Tuesday, January 19, 2010

Happy Days in Pennsylvania

Each morning I wake up to music coming from the radio on the dresser in my bedroom. I keep it tuned to WRR, Dallas’ classical music station.

This morning, as I took my sweater out of the closet, ready to go down to breakfast, I heard the soft voice of the woman announcer say the next selection would be a Hayden composition played by pianist Andre Watts.

That brought a flood of memories of one of the happiest times in my life.

In 1970 my husband was transferred to the home office of Penn Mutual Life Insurance Co. in Philadelphia, and we bought a wonderful old house in Drexel Hill. Our house had ten rooms; the Ritters, across the street, had fifteen. I loved our three-story stone and stucco house, built in 1910. It looked grand and formal, with Doric columns on each side of the fan-lighted front door, but our family had many good times there.

Like all the other houses on Forest Avenue there were big trees in front; in the fall golden leaves fell a foot deep completely covering the street like a down comforter. In the spring azaleas made the big stone houses look like Kincaid paintings.

At our house we stepped into a front hall with a fake Oriental rug, which became a dining room rug when we moved to the much smaller house in Woodridge, Illinois. In Pennsylvania an open stairway went all the way up to the third floor. From the second floor seven-year-old David tied a rock to a string and dropped notes down to me. The day after Thanksgiving he sent down, “What’s for dinner?” I scribbled a reply, “Turkey.” David pulled the paper up and sent down another, “Dispicable.” In our family we never were good at spelling.
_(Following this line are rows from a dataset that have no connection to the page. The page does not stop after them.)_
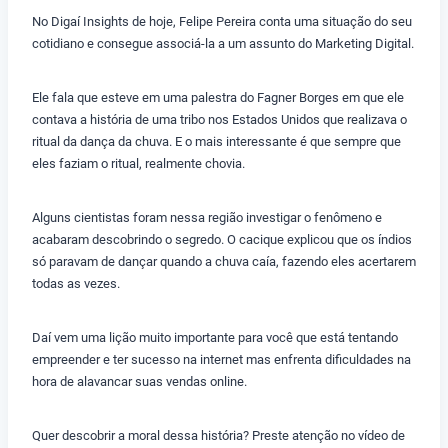
No Digaí Insights de hoje, Felipe Pereira conta uma situação do seu
cotidiano e consegue associá-la a um assunto do Marketing Digital.
Ele fala que esteve em uma palestra do Fagner Borges em que ele
contava a história de uma tribo nos Estados Unidos que realizava o
ritual da dança da chuva. E o mais interessante é que sempre que
eles faziam o ritual, realmente chovia.
Alguns cientistas foram nessa região investigar o fenômeno e
acabaram descobrindo o segredo. O cacique explicou que os índios
só paravam de dançar quando a chuva caía, fazendo eles acertarem
todas as vezes.
Daí vem uma lição muito importante para você que está tentando
empreender e ter sucesso na internet mas enfrenta dificuldades na
hora de alavancar suas vendas online.
Quer descobrir a moral dessa história? Preste atenção no vídeo de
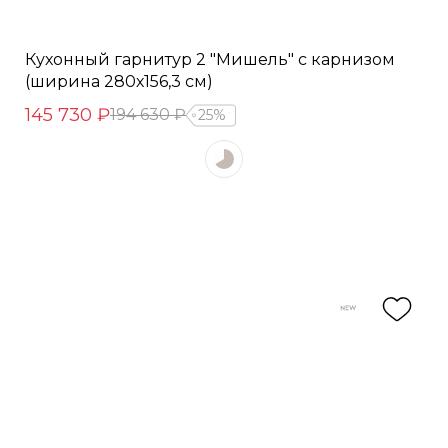
Кухонный гарнитур 2 "Мишель" с карнизом
(ширина 280х156,3 см)
145 730 ₽
194 630 ₽
25%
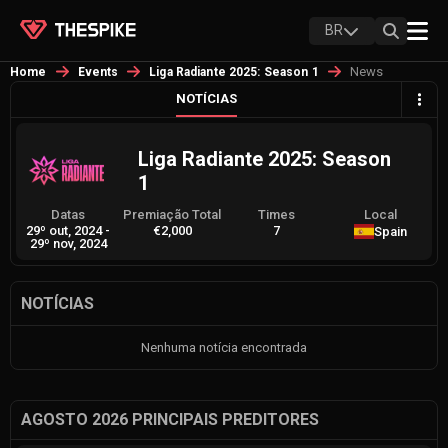
BR
News
Home
Events
Liga Radiante 2025: Season 1
NOTÍCIAS
Liga Radiante 2025: Season
1
Datas
Premiação Total
Times
Local
29º out, 2024
-
€2,000
7
Spain
29º nov, 2024
NOTÍCIAS
Nenhuma notícia encontrada
AGOSTO 2026 PRINCIPAIS PREDITORES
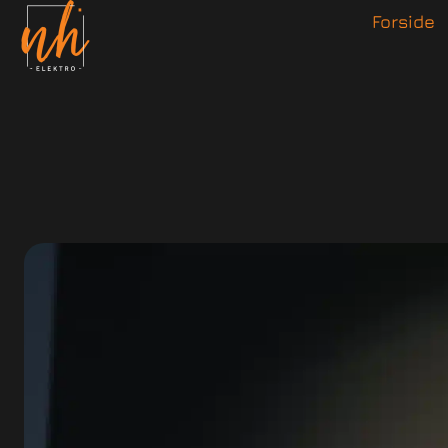
Forside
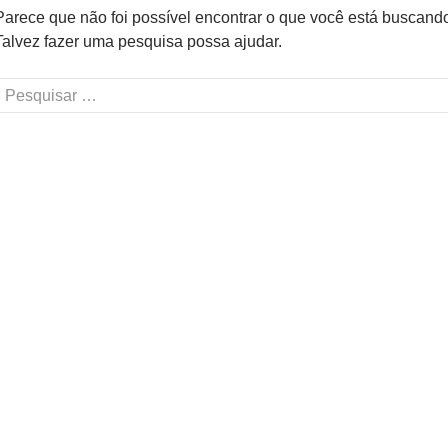
Parece que não foi possível encontrar o que você está buscand
Talvez fazer uma pesquisa possa ajudar.
Pesquisar
or:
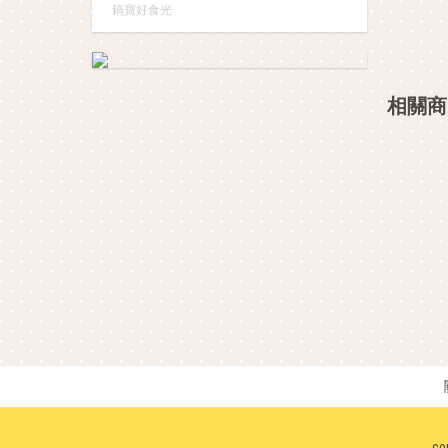
鍋寶好食光
相關商
co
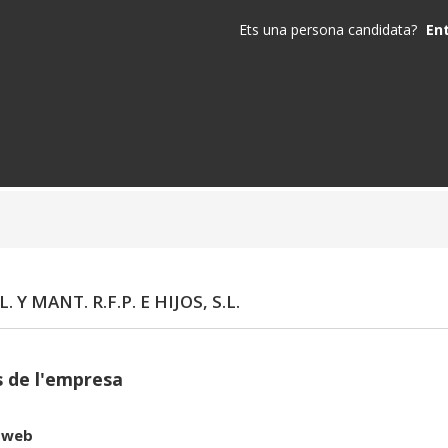
Ets una persona candidata?
En
. Y MANT. R.F.P. E HIJOS, S.L.
 de l'empresa
 web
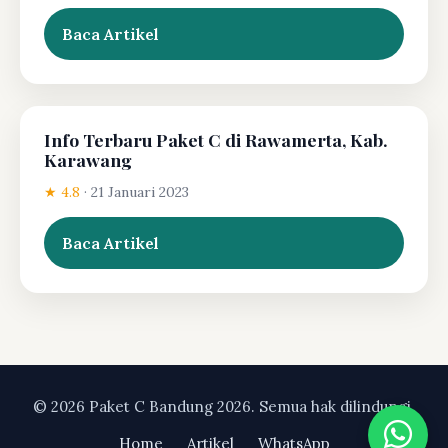
Baca Artikel
Info Terbaru Paket C di Rawamerta, Kab.
Karawang
★ 4.8
·
21 Januari 2023
Baca Artikel
© 2026 Paket C Bandung 2026. Semua hak dilindungi.
Home
Artikel
WhatsApp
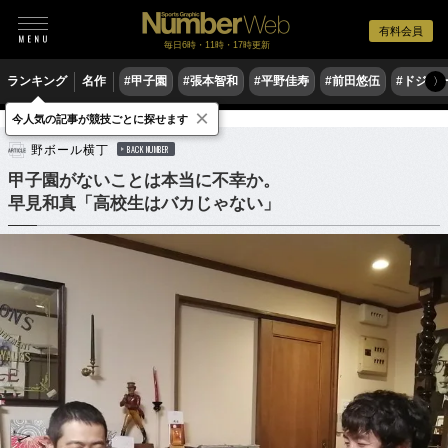
有料会員
毎日6時・11時・17時更新
ランキング
名作
#甲子園
#張本智和
#平野佳寿
#前田悠伍
#ドジャ
〉
×
今人気の記事が競技ごとに探せます
野球
高校野球
野ボール横丁
BACK NUMBER
甲子園がないことは本当に不幸か。
早見和真「高校生はバカじゃない」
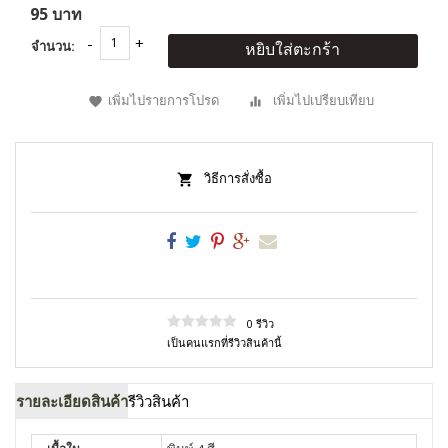
95 บาท
จำนวน:
หยิบใส่ตะกร้า
เพิ่มไปรายการโปรด
เพิ่มไปเปรียบเทียบ
วิธีการสั่งซื้อ
0 รีวิว
เป็นคนแรกที่รีวิวสินค้านี้
รายละเอียดสินค้า
รีวิวสินค้า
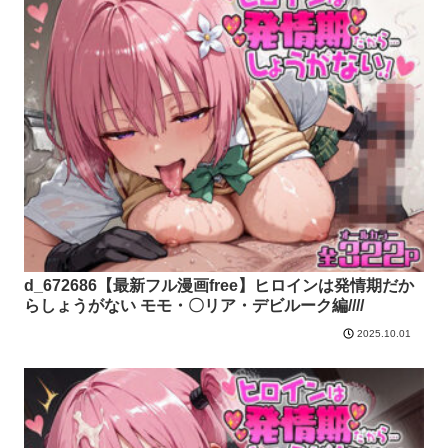
d_672686【最新フル漫画free】ヒロインは発情期だか
らしょうがない モモ・〇リア・デビルーク編////
2025.10.01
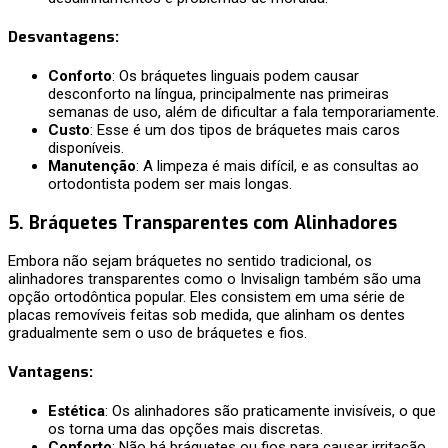
Desvantagens
:
Conforto
: Os bráquetes linguais podem causar
desconforto na língua, principalmente nas primeiras
semanas de uso, além de dificultar a fala temporariamente.
Custo
: Esse é um dos tipos de bráquetes mais caros
disponíveis.
Manutenção
: A limpeza é mais difícil, e as consultas ao
ortodontista podem ser mais longas.
5.
Bráquetes Transparentes com Alinhadores
Embora não sejam bráquetes no sentido tradicional, os
alinhadores transparentes como o Invisalign também são uma
opção ortodôntica popular. Eles consistem em uma série de
placas removíveis feitas sob medida, que alinham os dentes
gradualmente sem o uso de bráquetes e fios.
Vantagens
:
Estética
: Os alinhadores são praticamente invisíveis, o que
os torna uma das opções mais discretas.
Conforto
: Não há bráquetes ou fios para causar irritação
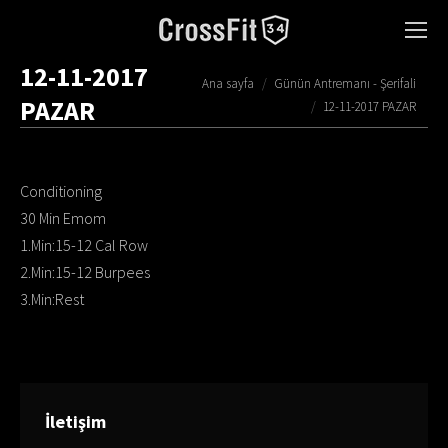
12-11-2017
You are here:
Ana sayfa
Günün Antremanı - Şerifali
PAZAR
12-11-2017 PAZAR
Conditioning
30 Min Emom
1.Min:15-12 Cal Row
2.Min:15-12 Burpees
3.Min:Rest
İletişim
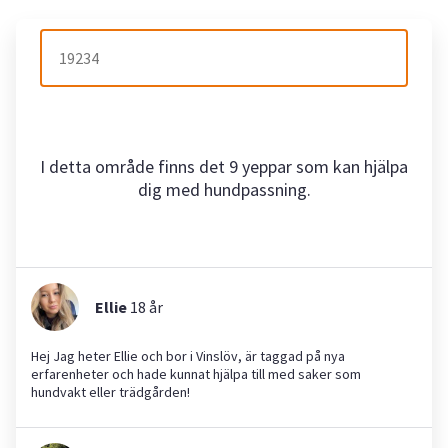
I detta område finns det 9 yeppar som kan hjälpa
dig med hundpassning.
Ellie
18
år
Hej Jag heter Ellie och bor i Vinslöv, är taggad på nya
erfarenheter och hade kunnat hjälpa till med saker som
hundvakt eller trädgården!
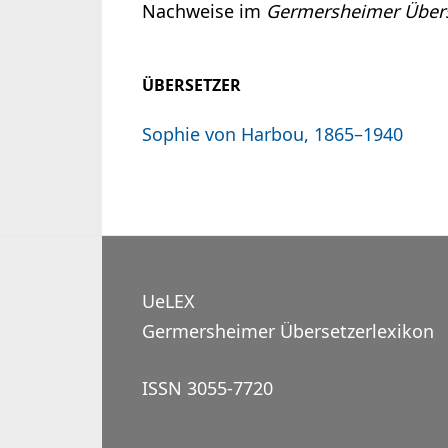
Nachweise im
Germersheimer Übers
ÜBERSETZER
Sophie von Harbou, 1865–1940
UeLEX
Germersheimer Übersetzerlexikon
ISSN 3055-7720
Doric columns framed the doorway to the living room. The League of Women Voters came to our house for its annual meeting. I counted 54 women sitting on chairs in my living room. All the chairs they sat on were mine. I did not know I had so many chairs.

The living room fireplace was backed by another fireplace in the sunroom. We invited the neighbor teenagers to play monopoly on the old round oak table, which was our dining room table in other homes. Martha’s piano was also in the sunroom. Every afternoon I cooked dinner to the happy sound of her practicing. Martha enjoyed playing the piano, and I could hear that happiness in the way her fingers danced across the keys.

Most nights we ate dinner at the mahogany table in the formal dining room, using sterling silver and Lennox china on a daily basis for the only time in our 27-year marriage. We seldom sat in the formal living room; after supper we watched television in one of the second floor bedrooms which we converted into a cozy sitting room.

The other three bedrooms on the second floor were David’s room, the master bedroom, and a little room off the master where Wally could retreat to his big desk and his stamp collection. On the third floor were two big bedrooms for our teenagers, Karl and Martha. There was room for everyone in that house, room for parties, room for family to be together, and rooms for each of us to have private escapes.

What does this have to do with Andre Watts? In 1970 he was just beginning as a concert pianist – not as famous as Van Clyburn, but a career that took him all over the World. Clare Ritter, who lived across the street and who had boys Karl’s age, invited my kids and me to go with them hear Watts as featured soloist with the Philadelphia Symphony at a summer concert at the outdoor amphitheater in Robin Hood Dell. It was a beautiful program, and Watts was a terrific pianist. The only problem: we were caught in a downpour. We put up umbrellas, but it rained so hard the deluge drowned out the music. We sloshed through mud back to the car.

Now I live in Texas in a four-room apartment. Today is cold and damp. I hate these cold, gray January days. I remember Philadelphia, where it seemed to rain every day. I would sit in that big house listening to the rain and think, “That’s what makes the trees grow so tall.”

Even with the constant rain, life was good in Pennsylvania. And my life is not so bad now. Springtime and sunshine will come again.